A helical strake, also known as a Scruton strake, is a helix-shaped fin arranged along a structure to disrupt fluid flow. It serves to mitigate fatigue by disrupting the vortexes forming a Kármán vortex street, thus reducing the resulting vibrations. Introduced by Christopher Scruton and D. E. J. Walshe in 1957, helical strakes have been widely adopted as an engineering solution for controlling the oscillations caused by airflow and water flow.

==Description==
Helical strakes are fins that follow a helix down a structure; they are commonly used on cylindrical bodies such as chimneys and pipelines. Starting with screw heads, strakes continue along the structure and disrupt the vortexes that form as a result of fluid flow by ensuring that flow is shed at different heights and no structured vortexes can be formed. In this manner, strakes reduce vibrations and mitigate fatigue; multiple strakes are often used, as this minimizes the possibility of alternate vortexes forming. They may be used on their own, or in conjunction with other devices such as fairings.

Strakes need not follow the entirety of the structure. Vibration suppression is most effective in regions where structural deflection is highest, as these are the areas where modal displacement is greatest, as these regions contribute most strongly to the overall dynamic response. Consequently, many structures are only covered in helical strakes where the vibrations are greatest; many are limited to the upper third of the structure.

Sections of helical strakes are generally assembled from shorter lengths.
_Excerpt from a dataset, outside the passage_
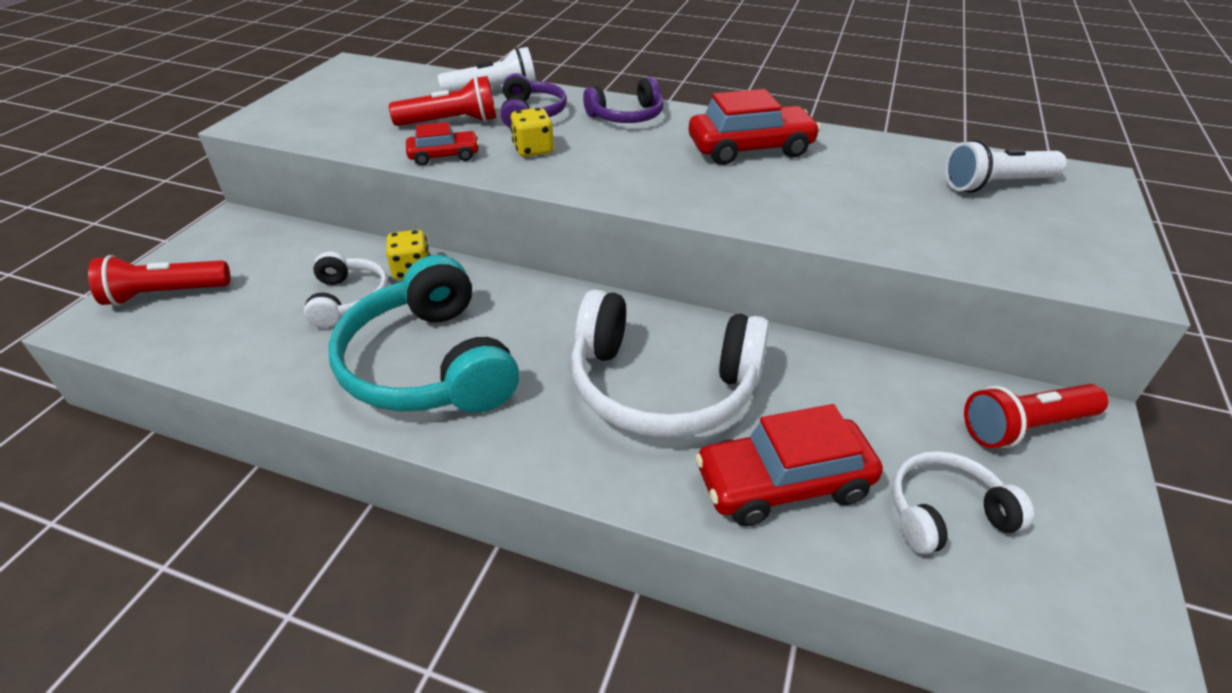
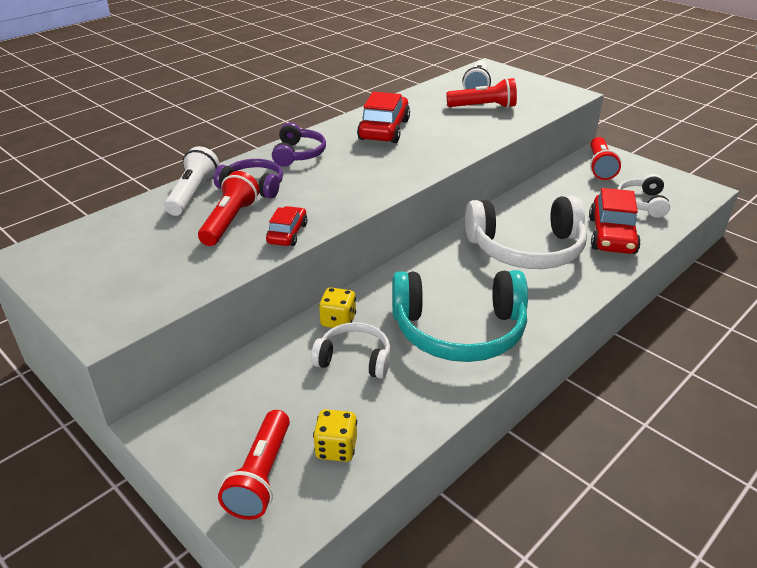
camera: 65 degrees left, 5 degrees down
yellow dice [510,108,554,157] -> yellow dice moved to [313,409,357,462]
white headphones [571,289,769,438] -> white headphones turned 45 degrees clockwise [465,196,587,269]
none -> red flashlight [446,78,517,108]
Strakes thus commonly consist of a series of segments, with the number determined by the length of the structure covered. Metal strakes are cut from larger plates to a radius of curvature informed by the number of revolutions around the stack. Conventionally, strakes have a pitch of 16 to 17.5D, though other pitches may be used.

Helical strakes are less sensitive to flow direction than alternatives such as fairings. However, they have several shortcomings. They significantly increase mean drag, and as a result loading is increased. Strakes are ineffective when the structure has insufficient mass per unit length or insufficient structural damping, resulting in vibration amplitudes that cannot be reduced to acceptable levels. Installing strakes on an existing structure is less effective when the incoming flow is already turbulent, as turbulent flow reduces vortex shedding coherence and introduces broadband excitation, limiting the additional suppression achievable by strakes. Strakes likewise are less effective when located downstream from each other; the wake behind the first strake is unstable, and thus the efficacy of downstream strakes varies significantly. Staggered helical strakes are likewise less effective. The presence of structures perpendicular to the cylinder will also reduce strakes' effectiveness.

Helical strakes are often considered an economical solution for mitigating flow-induced vibrations. However, they cannot be regarded as universally effective. Their performance depends strongly on structural and aerodynamic parameters and is only considered reliable where sufficient structural mass and damping are present, and coherent vortex shedding remains the dominant excitation mechanism. In cases where these conditions are not met, vibration amplitudes may remain excessive despite the presence of strakes. Under such circumstances, alternative mitigation measures that increase the effective modal damping, such as tuned mass dampers, may be required to achieve acceptable vibration levels.

==History==
Slender structures are prone to fatigue damage from vortex-induced vibration, a result of external fluid flow creating a Kármán vortex street – a series of alternating vortexes – behind them. Consequently, extensive research has been undertaken to understand and suppress these vibrations, thereby mitigating damage to structures exposed to airflow and water flow. Numerous geometric forms have been proposed as a passive means of vibration mitigation, including tripping wires and splitting plates. Other approaches, such as electrical methods, rotary oscillations, and feedback control, have been used as active methods.

Helical strakes are designed to disrupt the Kármán vortex street caused by vortex shedding.

In 1957, Christopher Scruton and D. E. J. Walshe of the National Physics Laboratory in the United Kingdom explored the use of helical strakes with rectangular cross-sections as a means of suppressing vortex-induced vibration by disrupting the vortex shedding process. After the success of this experiment, which led to helical strakes sometimes being known as Scruton strakes, subsequent researchers sought to improve strake performance and explore the design's effectiveness in water. Strakes began to be widely adopted in the 1960s as an element of wind engineering; ocean-borne versions were introduced in the 1970s. Strakes became "one of the most successful and widely used means of suppressing eddy shedding."

Research into strakes has investigated the effect of various elements on design efficacy, including not only the pitch, height, density, and shape of fins but also the number of start screw heads. Generally, higher strakes and triple-start designs have been found to be more effective in both air and water environments. Several studies have investigated the potential for new geometries intended to reduce strakes' effect on drag. Proposed new designs have included serrated strakes, as well as inverted helical strakes wherein flow is disrupted not by fins but by internally protruding grooves.